Hi i was implementing jwt role based auth in spring latest version. Everything is working fine but role based is always giving 403 to me here are some of my files
@Configuration
@EnableWebSecurity
@EnableMethodSecurity(prePostEnabled = true)
public class MySecurityConfig {
@Autowired
private JwtAuthFilter jwtAuthFilter;
@Bean
public SecurityFilterChain securityFilterChain(HttpSecurity http) throws Exception {
return http.csrf().disable()
.authorizeHttpRequests().requestMatchers("/users/auth").permitAll()
.and()
.authorizeHttpRequests().anyRequest().authenticated()
.and()
.sessionManagement()
.sessionCreationPolicy(SessionCreationPolicy.STATELESS)
.and()
.authenticationProvider(authenticationProvider())
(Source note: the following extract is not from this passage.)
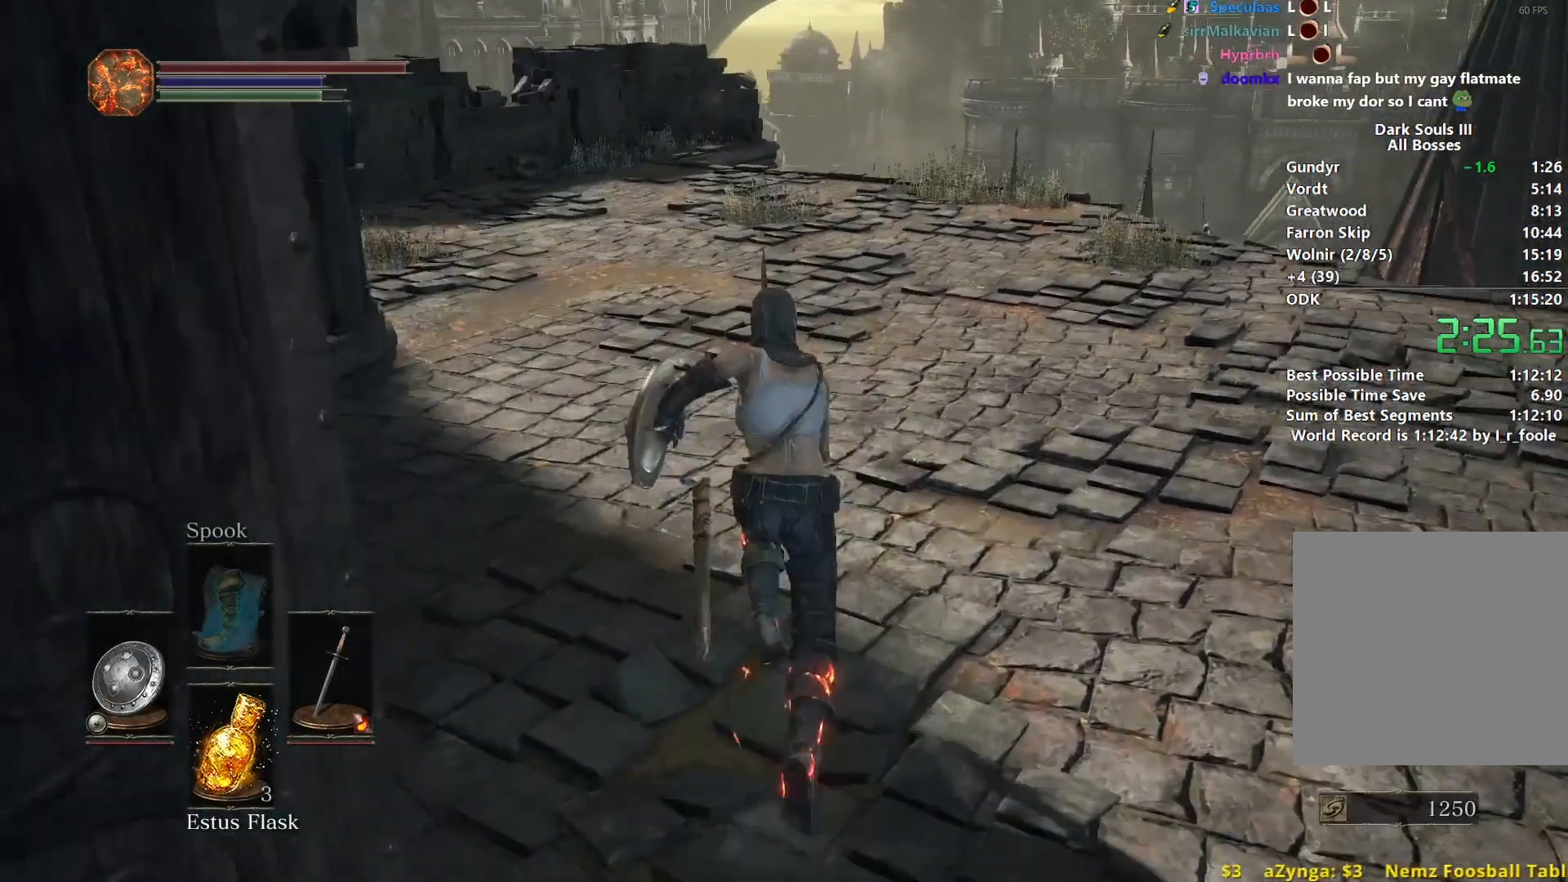
{"buttons": ["B"], "left_stick": "up", "right_stick": "down", "events": []}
.addFilterBefore(jwtAuthFilter, UsernamePasswordAuthenticationFilter.class).build();
}
@Bean
public UserDetailsService userDetailsService(){
return new UserInfoUserService();
}
@Bean
public PasswordEncoder passwordEncoder(){
return new BCryptPasswordEncoder();
}
@Bean
public AuthenticationProvider authenticationProvider(){
DaoAuthenticationProvider authenticationProvider=new DaoAuthenticationProvider();
authenticationProvider.setUserDetailsService(userDetailsService());
authenticationProvider.setPasswordEncoder(passwordEncoder());
return authenticationProvider;
}
@Bean
public AuthenticationManager authenticationManager(AuthenticationConfiguration config) throws Exception{
return config.getAuthenticationManager();
}
}
UserInfo
public class UserInfoUserDetails implements UserDetails {
private long uid;
private String password;
private String username;
private List<GrantedAuthority> authorities;
public UserInfoUserDetails(Users userInfo) {
System.out.println(userInfo.getRole()+" "+userInfo.getPassword()+" "+userInfo.getUsername());
uid=userInfo.getId();
password=userInfo.getPassword();
username=userInfo.getUsername();
authorities= Arrays.stream(userInfo.getRole().split(",")).map(SimpleGrantedAuthority::new).collect(Collectors.toList());
}
@Override
public Collection<? extends GrantedAuthority> getAuthorities() {
return authorities;
}
@Override
public String getPassword() {
return password;
}
@Override
public String getUsername() {
return null;
}
@Override
public boolean isAccountNonExpired() {
return true;
}
@Override
public boolean isAccountNonLocked() {
return true;
}
@Override
public boolean isCredentialsNonExpired() {
return true;
}
@Override
public boolean isEnabled() {
return true;
}
}
AuthFilter
@Override
protected void doFilterInternal(HttpServletRequest request, HttpServletResponse response, FilterChain filterChain) throws ServletException, IOException {
String authHeader=request.getHeader("Authorization");
String token=null;
String username=null;
if(authHeader!=null && authHeader.startsWith("Bearer ")){
token=authHeader.substring(7);
username= jwtService.extractUsername(token);
}
if(username!=null && SecurityContextHolder.getContext().getAuthentication()==null){
UserDetails userDetails=userInfoUserService.loadUserByUsername(username);
System.out.println("User: " + userDetails.getAuthorities());
if(jwtService.validateToken(token,userDetails)){
UsernamePasswordAuthenticationToken authtoken=new UsernamePasswordAuthenticationToken(userDetails,null,userDetails.getAuthorities());
authtoken.setDetails(new WebAuthenticationDetailsSource().buildDetails(request));
SecurityContextHolder.getContext().setAuthentication(authtoken);
}
}
filterChain.doFilter(request,response);
}
Please Help
I have some endpoints i am using @PreAuthorize("hasAuthority('ROLE_USER')") for role based auth. In my db I have role set as ROLE_USER but still
@GetMapping(path="/user")
@PreAuthorize("hasAuthority('ROLE_USER')")
public String user(){
return "User role";
}
is returning 403
Comment From: scottfrederick
Thanks for getting in touch and for sharing your code. Unfortunately even with the code you've shared there are details of your configuration that could be missing. If you would like us to spend some time investigating, please provide a complete minimal sample that reproduces the problem. The sample should have instructions for running it and observing the failing behavior, without requiring a database. You can share it with us by pushing it to a separate repository on GitHub or by zipping it and attaching it to this issue.
Comment From: spring-projects-issues
If you would like us to look at this issue, please provide the requested information. If the information is not provided within the next 7 days this issue will be closed.
Comment From: spring-projects-issues
Closing due to lack of requested feedback. If you would like us to look at this issue, please provide the requested information and we will re-open the issue.